短课题目:An introduction to the theory of hyperbolic 3-manifolds. (3 lectures)
报 告 人:Andrei Vesnin 教授 (俄罗斯新西伯利亚索伯列夫数学研究所)
短课时间:2023年12月29日(星期五) 15:00-16:30
2024年1月8日(星期一) 15:00-16:30
2024年1月10日(星期三) 15:00-16:30
短课地点:海山楼(创新园大厦)A1101
校内联系人:雷逢春 教授 联系电话:84708360
报告摘要:We will discuss hyperbolic three-dimensional manifolds via their fundamental groups and fundamental polyhedra. This approach gives us a possibility to calculate volumes of hyperbolic manifolds. Due to the Rigidity theorem, volumes of hyperbolic manifolds are their topological invariants. In particular, the volumes are useful invariants of hyperbolic knots. In the first lecture we will discuss the Lobachevsky function introduced by J. Milnor. We will present the volume formulas for some classes on hyperbolic polyhedra. In the second lecture we will consider the structure of the set of volumes of hyperbolic 3-polyhedra described in the Thurston-Jorgensen theorem.

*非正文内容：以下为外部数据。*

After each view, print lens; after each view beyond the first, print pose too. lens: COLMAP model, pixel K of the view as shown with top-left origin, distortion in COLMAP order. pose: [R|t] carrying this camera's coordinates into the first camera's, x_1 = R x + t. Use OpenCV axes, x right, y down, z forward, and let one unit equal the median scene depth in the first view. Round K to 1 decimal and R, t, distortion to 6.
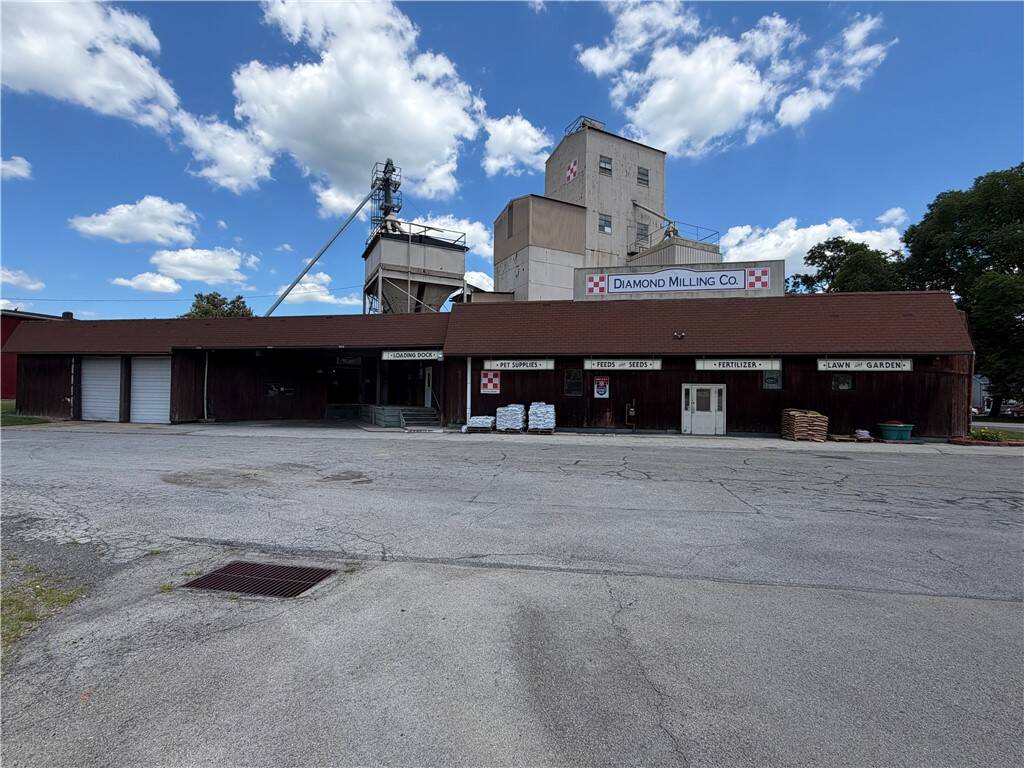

In the third lecture we will discuss the open problems and some volumes conjectures about volumes of hyperbolic polyhedra, knots and 3-manifolds.
报告人简介:Andrei Vesnin教授,俄罗斯科学院通讯院士、托木斯克大学教授,新西伯利亚国立大学教授、俄罗斯科学院Sobolev 数学研究所应用分析实验室主任,主要从事双曲流形等方面的研究工作,是代数拓扑领域国际知名专家,多次承担国家研究基金项目,多次组织主办学术会议。